#### Task data:
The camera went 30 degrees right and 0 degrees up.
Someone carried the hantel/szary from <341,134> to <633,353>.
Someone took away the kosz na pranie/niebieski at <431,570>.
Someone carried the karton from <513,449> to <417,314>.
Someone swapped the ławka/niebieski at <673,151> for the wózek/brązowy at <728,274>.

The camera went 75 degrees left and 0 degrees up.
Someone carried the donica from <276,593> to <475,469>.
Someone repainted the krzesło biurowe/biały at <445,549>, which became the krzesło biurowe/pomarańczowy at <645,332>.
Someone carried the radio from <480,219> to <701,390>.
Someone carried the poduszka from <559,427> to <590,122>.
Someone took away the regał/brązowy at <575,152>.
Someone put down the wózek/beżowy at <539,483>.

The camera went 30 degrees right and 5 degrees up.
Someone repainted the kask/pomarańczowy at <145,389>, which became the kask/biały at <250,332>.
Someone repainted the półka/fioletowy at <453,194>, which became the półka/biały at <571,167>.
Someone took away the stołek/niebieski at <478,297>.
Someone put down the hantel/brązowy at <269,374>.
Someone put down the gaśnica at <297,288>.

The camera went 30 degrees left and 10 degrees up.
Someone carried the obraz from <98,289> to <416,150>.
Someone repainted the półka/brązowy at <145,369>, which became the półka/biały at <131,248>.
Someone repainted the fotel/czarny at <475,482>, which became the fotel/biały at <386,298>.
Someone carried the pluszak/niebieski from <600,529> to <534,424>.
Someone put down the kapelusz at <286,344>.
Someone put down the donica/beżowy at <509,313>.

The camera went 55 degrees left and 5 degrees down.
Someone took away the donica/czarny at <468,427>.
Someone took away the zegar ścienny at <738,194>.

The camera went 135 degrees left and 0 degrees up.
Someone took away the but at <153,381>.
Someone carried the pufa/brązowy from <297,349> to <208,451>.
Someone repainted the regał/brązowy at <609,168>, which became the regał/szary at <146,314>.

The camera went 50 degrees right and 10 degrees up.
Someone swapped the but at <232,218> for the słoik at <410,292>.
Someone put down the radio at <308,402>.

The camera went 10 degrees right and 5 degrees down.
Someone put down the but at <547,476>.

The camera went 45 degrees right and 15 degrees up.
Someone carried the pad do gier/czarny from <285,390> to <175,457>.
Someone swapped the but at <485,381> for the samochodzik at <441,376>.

#### Prompt:
Return, exactly as they stand, the lines from the start of the records above through the line with "Someone carried the karton", both ends included, and no other lines.

#### Problem solution:
The camera went 30 degrees right and 0 degrees up.
Someone carried the hantel/szary from <341,134> to <633,353>.
Someone took away the kosz na pranie/niebieski at <431,570>.
Someone carried the karton from <513,449> to <417,314>.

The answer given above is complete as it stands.